I have no idea what Swift’s politics are (she seems to have been widely excoriated for keeping her vote private, which is obviously her right), but I’ve heard enough of her songs over the years so that of course I know what her politics are: I win, but for the record I’m the victim of haters and losers. As we’ve learned, you can go a long way with that, and she has. If nothing else, “Look What You Made Me Do” finds a new way to commercialize self-exoneration. It’s perfect for a world in which our chief executive’s chief subject of fascination is his own size, his reach, and the way in which he is received. If he ever puts out a record, it will surely be called, like hers, “Reputation.” (And in an alternate, kinder universe, Trump would be in his gold tower right now tweeting about Swift and Katy Perry the way he used to tweet about Robert Pattinson and Kristen Stewart.)

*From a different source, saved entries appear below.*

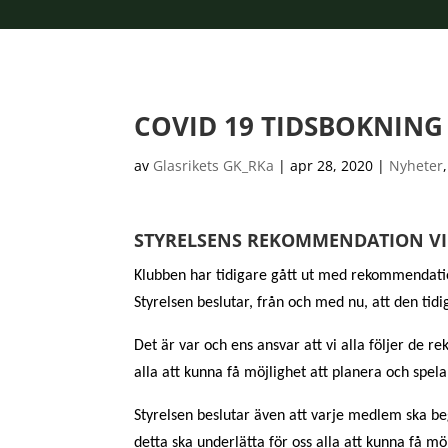
COVID 19 TIDSBOKNING
av
Glasrikets GK_RKa
|
apr 28, 2020
|
Nyheter
STYRELSENS REKOMMENDATION VI
Klubben har tidigare gått ut med rekommendatio
Styrelsen beslutar, från och med nu, att den ti
Det är var och ens ansvar att vi alla följer de 
alla att kunna få möjlighet att planera och spela
Styrelsen beslutar även att varje medlem ska beg
detta ska underlätta för oss alla att kunna få mö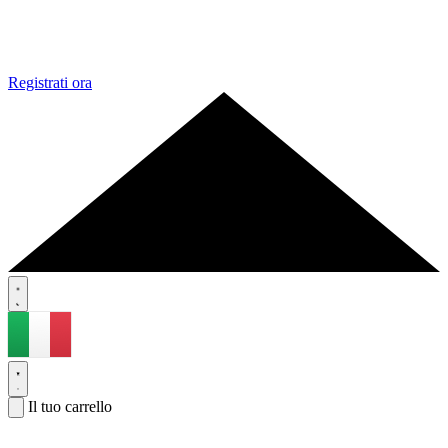
Registrati ora
Il tuo carrello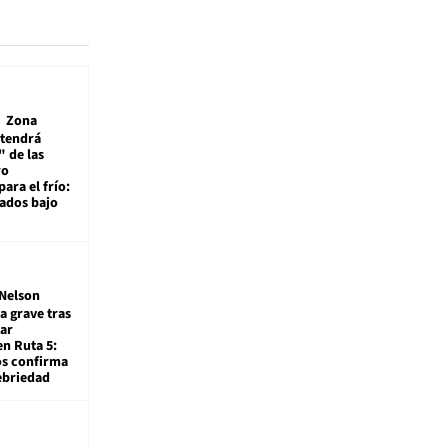
Zona
 tendrá
 de las
ro
ara el frío:
rados bajo
Nelson
a grave tras
ar
en Ruta 5:
os confirma
ebriedad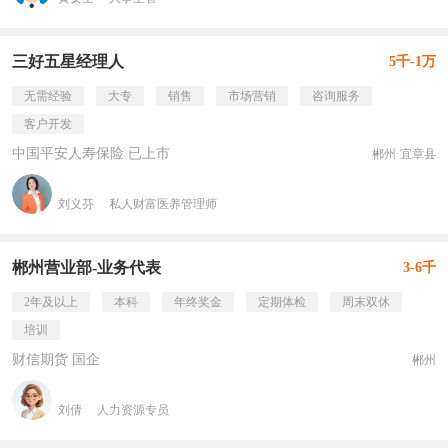
三好五星经理人
5千-1万
无需经验
大专
销售
市场营销
咨询服务
客户开发
中国平安人寿保险 已上市
郴州·宜章县
刘义芬
私人财富医养管理师
郴州营业部-业务代表
3-6千
2年及以上
本科
年终奖金
定期体检
周末双休
培训
财信期货 国企
郴州
刘倩
人力资源专员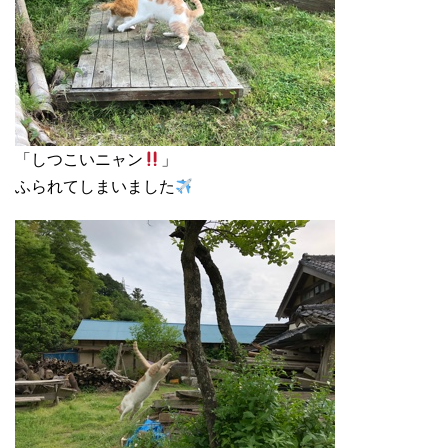
「しつこいニャン
」
ふられてしまいました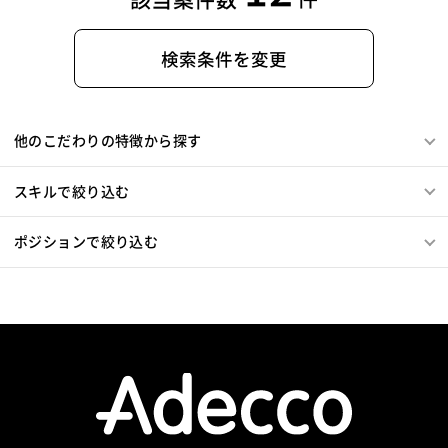
検索条件を変更
他のこだわりの特徴から探す
スキルで絞り込む
ポジションで絞り込む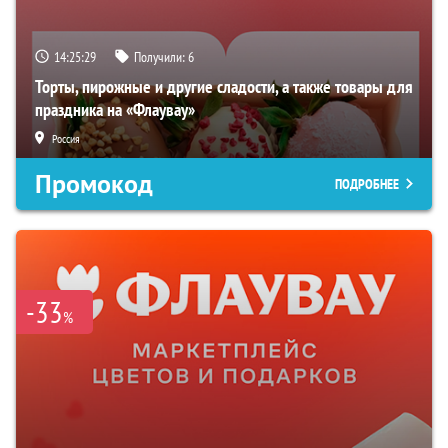
14:25:28
Получили:
6
Торты, пирожные и другие сладости, а также товары для
праздника на «Флаувау»
Россия
Промокод
ПОДРОБНЕЕ
-33
%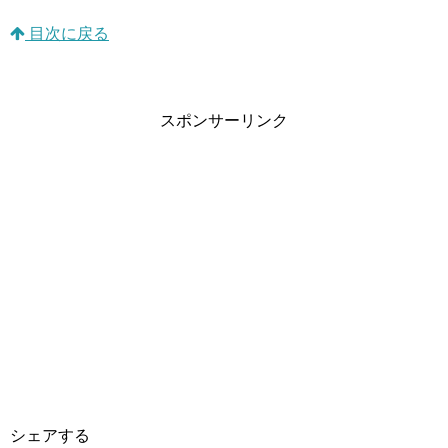
目次に戻る
スポンサーリンク
シェアする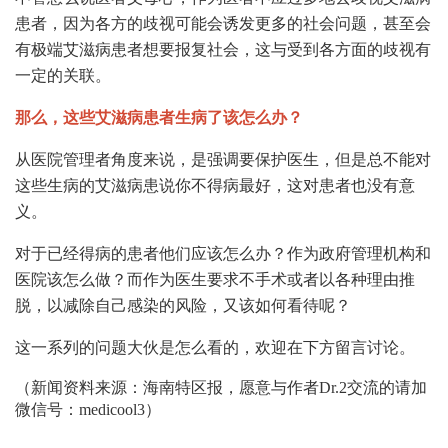
患者，因为各方的歧视可能会诱发更多的社会问题，甚至会
有极端艾滋病患者想要报复社会，这与受到各方面的歧视有
一定的关联。
那么，这些艾滋病患者生病了该怎么办？
从医院管理者角度来说，是强调要保护医生，但是总不能对
这些生病的艾滋病患说你不得病最好，这对患者也没有意
义。
对于已经得病的患者他们应该怎么办？作为政府管理机构和
医院该怎么做？而作为医生要求不手术或者以各种理由推
脱，以减除自己感染的风险，又该如何看待呢？
这一系列的问题大伙是怎么看的，欢迎在下方留言讨论。
（新闻资料来源：海南特区报，愿意与作者Dr.2交流的请加
微信号：medicool3）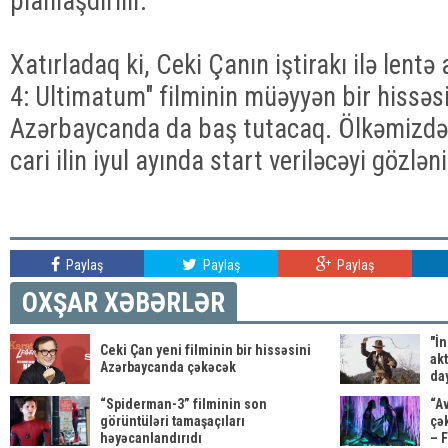
planlaşdırılır.
Xatırladaq ki, Ceki Çanın iştirakı ilə lentə 
4: Ultimatum" filminin müəyyən bir hissəsin
Azərbaycanda da baş tutacaq. Ölkəmizdək
cari ilin iyul ayında start veriləcəyi gözlənil
Paylaş
Paylaş
Paylaş
OXŞAR XƏBƏRLƏR
"İn
Ceki Çan yeni filminin bir hissəsini
ak
Azərbaycanda çəkəcək
day
“Spiderman-3” filminin son
“Av
görüntüləri tamaşaçıları
çək
həyəcanlandırıdı
– 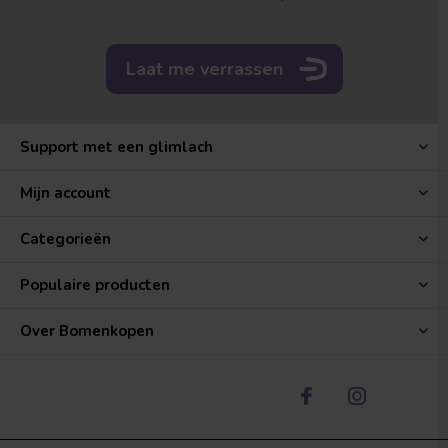
Laat me verrassen
Support met een glimlach
Mijn account
Categorieën
Populaire producten
Over Bomenkopen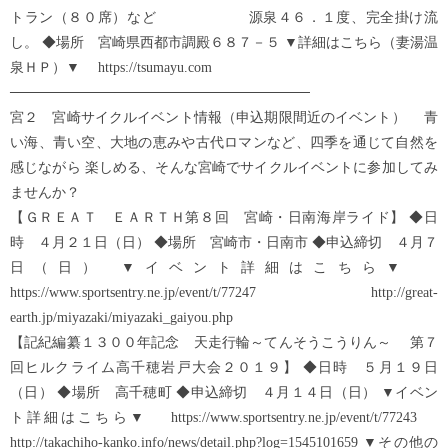
トラン（８０席）など 源泉４６．１度、完全掛け流
し。 ◆場所 宮崎県西都市調殿６８７－５ ▼詳細はこちら（妻湯温
泉ＨＰ）▼ https://tsumayu.com
──────────────────────────────
宮２ 宮崎サイクルイベント情報（申込期限間近のイベント） 青
い海、青い空、大地の恵みや古代ロマンなど、四季を通じて自然を
感じながら 楽しめる、そんな宮崎でサイクルイベントに参加してみ
ませんか？
【ＧＲＥＡＴ ＥＡＲＴＨ第８回 宮崎・日南海岸ライド】 ◆日
時 ４月２１日（日） ◆場所 宮崎市・日南市 ◆申込締切 ４月７
日（日） ▼イベント詳細はこちら▼
https://www.sportsentry.ne.jp/event/t/77247 http://great-
earth.jp/miyazaki/miyazaki_gaiyou.php
【記紀編纂１３００年記念 天走行輪～てんそうこうりん～ 第７
回ヒルクライム高千穂岩戸大会２０１９】 ◆日時 ５月１９日
（日） ◆場所 高千穂町 ◆申込締切 ４月１４日（日） ▼イベン
ト詳細はこちら▼ https://www.sportsentry.ne.jp/event/t/77243
http://takachiho-kanko.info/news/detail.php?log=1545101659 ▼その他の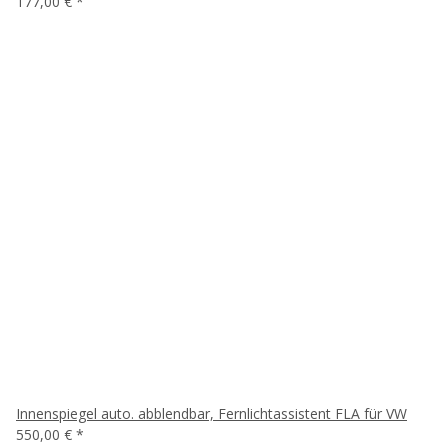
177,00 €
*
Innenspiegel auto. abblendbar, Fernlichtassistent FLA für VW
550,00 €
*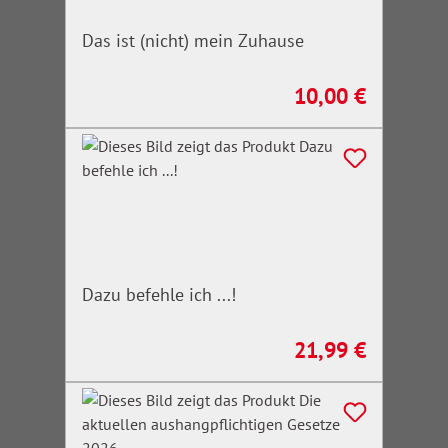
Das ist (nicht) mein Zuhause
10,00 €
Regulärer Preis:
Dazu befehle ich ...!
21,99 €
Regulärer Preis: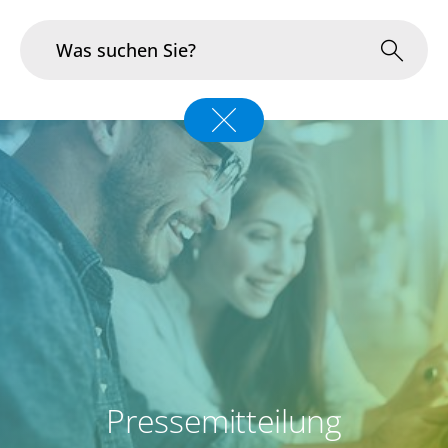
Branchen
Im Fokus
Portfolio
Infrastruktur & Betrieb
Über uns
Karriere
Pressemitteilung
Blog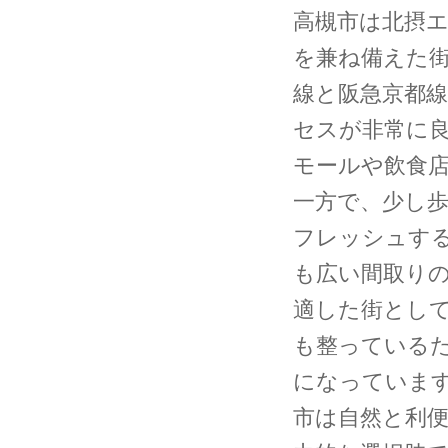
高槻市は北摂
を兼ね備えた街
線と阪急京都
セスが非常に
モールや飲食
一方で、少し
フレッシュす
も広い間取り
適した街とし
も整っている
になっていま
市は自然と利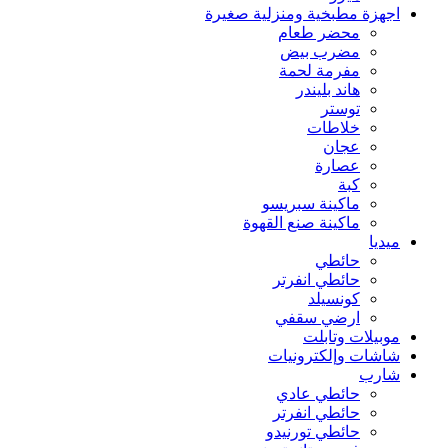
اجهزة مطبخية ومنزلية صغيرة
محضر طعام
مضرب بيض
مفرمة لحمة
هاند بليندر
توستر
خلاطات
عجان
عصارة
كبة
ماكينة سبريسو
ماكينة صنع القهوة
ميديا
حائطي
حائطي انفرتر
كونسيلد
ارضي سقفي
موبيلات وتابلت
شاشات وإلكترونيات
شارب
حائطي عادي
حائطي انفرتر
حائطي تورنيدو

Swift is a perfect, golden avatar of our moment, a child of the new century who understands celebrity as a form of constant curation of one’s brand the way that Madonna, a child of the old century, understood it as an act of persona creation. Whether or not she is a Trump supporter, she is an embodiment of Trump culture. And with this single, which broke a YouTube record in its first 24 hours, she has slouched in at the last minute to grab the title of Song of the Summer, or at least Song of the Summer We Deserve. (I can’t help but imagine an electoral scenario in which “Despacito” gets more votes but still loses.)

But as we watch Swift’s video—and yes, I get it, it’s not a crime against art, just a clever, irritating, hyper-self-aware pop earworm calculated to prove that she can not only take a joke but she will own and copyright said joke—we should probably pause to remember that none of this fame-enthralled solipsism emerged from a vacuum. It’s the big bang from which Trump the self-selling celeb was spawned. And his presidency didn’t invent this grim and cynical strain of pop culture; it’s just given it a good home. None of this exists without our complicity. We may smirk at it, but it smirks right back, lets us know we’re in no position to judge, and leaves us with this sour revelation: This is also our fault. Look what we made us do.